Stored data:
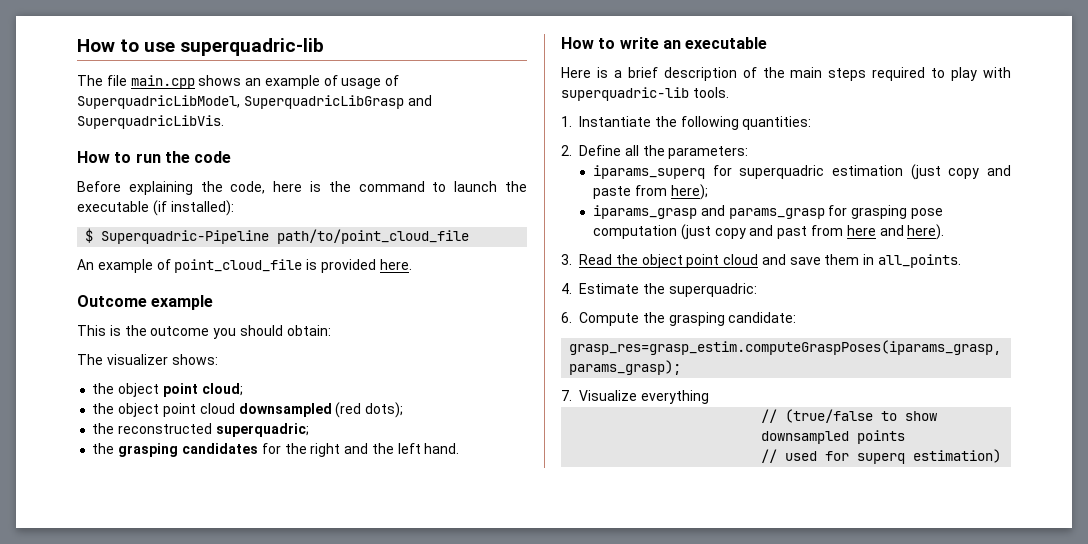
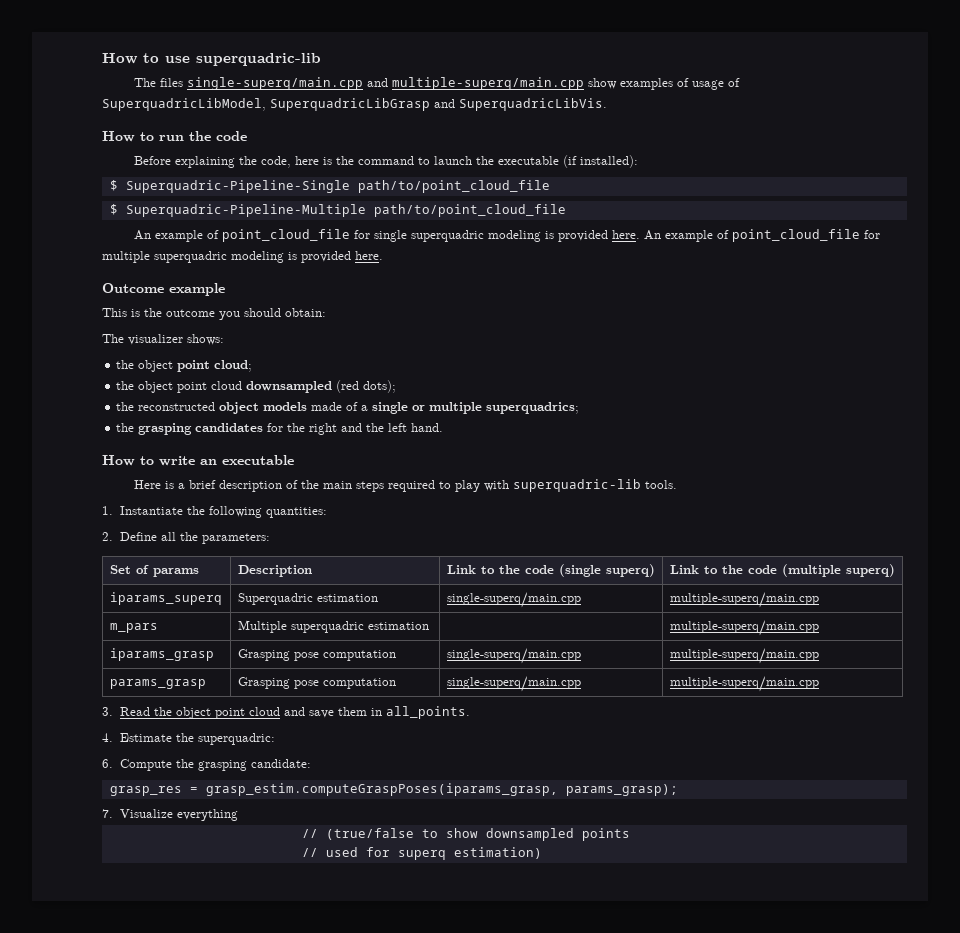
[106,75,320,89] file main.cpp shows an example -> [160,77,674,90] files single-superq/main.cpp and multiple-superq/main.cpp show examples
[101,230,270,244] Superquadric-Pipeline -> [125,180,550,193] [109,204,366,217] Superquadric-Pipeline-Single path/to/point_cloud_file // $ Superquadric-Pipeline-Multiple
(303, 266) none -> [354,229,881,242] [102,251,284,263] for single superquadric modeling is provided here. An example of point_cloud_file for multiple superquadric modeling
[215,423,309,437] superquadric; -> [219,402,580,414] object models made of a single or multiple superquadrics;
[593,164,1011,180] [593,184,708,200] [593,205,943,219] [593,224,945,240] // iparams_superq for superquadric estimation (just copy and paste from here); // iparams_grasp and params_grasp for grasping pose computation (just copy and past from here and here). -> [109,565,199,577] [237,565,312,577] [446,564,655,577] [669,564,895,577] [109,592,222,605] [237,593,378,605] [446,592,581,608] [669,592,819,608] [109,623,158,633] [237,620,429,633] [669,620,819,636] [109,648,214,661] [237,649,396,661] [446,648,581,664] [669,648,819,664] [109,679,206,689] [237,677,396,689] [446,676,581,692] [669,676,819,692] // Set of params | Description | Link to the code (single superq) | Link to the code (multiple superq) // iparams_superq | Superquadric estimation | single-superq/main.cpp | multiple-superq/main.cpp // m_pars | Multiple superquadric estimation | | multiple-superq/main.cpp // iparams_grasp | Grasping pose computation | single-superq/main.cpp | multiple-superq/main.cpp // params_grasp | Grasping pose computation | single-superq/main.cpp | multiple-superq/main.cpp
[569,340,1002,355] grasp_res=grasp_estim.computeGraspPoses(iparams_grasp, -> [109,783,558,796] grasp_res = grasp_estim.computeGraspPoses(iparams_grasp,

**Goal of the exercise:** Go through the records above, find each line with the string "example", and copy it.

**Exercise result:**
[106,75,320,89] file main.cpp shows an example -> [160,77,674,90] files single-superq/main.cpp and multiple-superq/main.cpp show examples
(303, 266) none -> [354,229,881,242] [102,251,284,263] for single superquadric modeling is provided here. An example of point_cloud_file for multiple superquadric modeling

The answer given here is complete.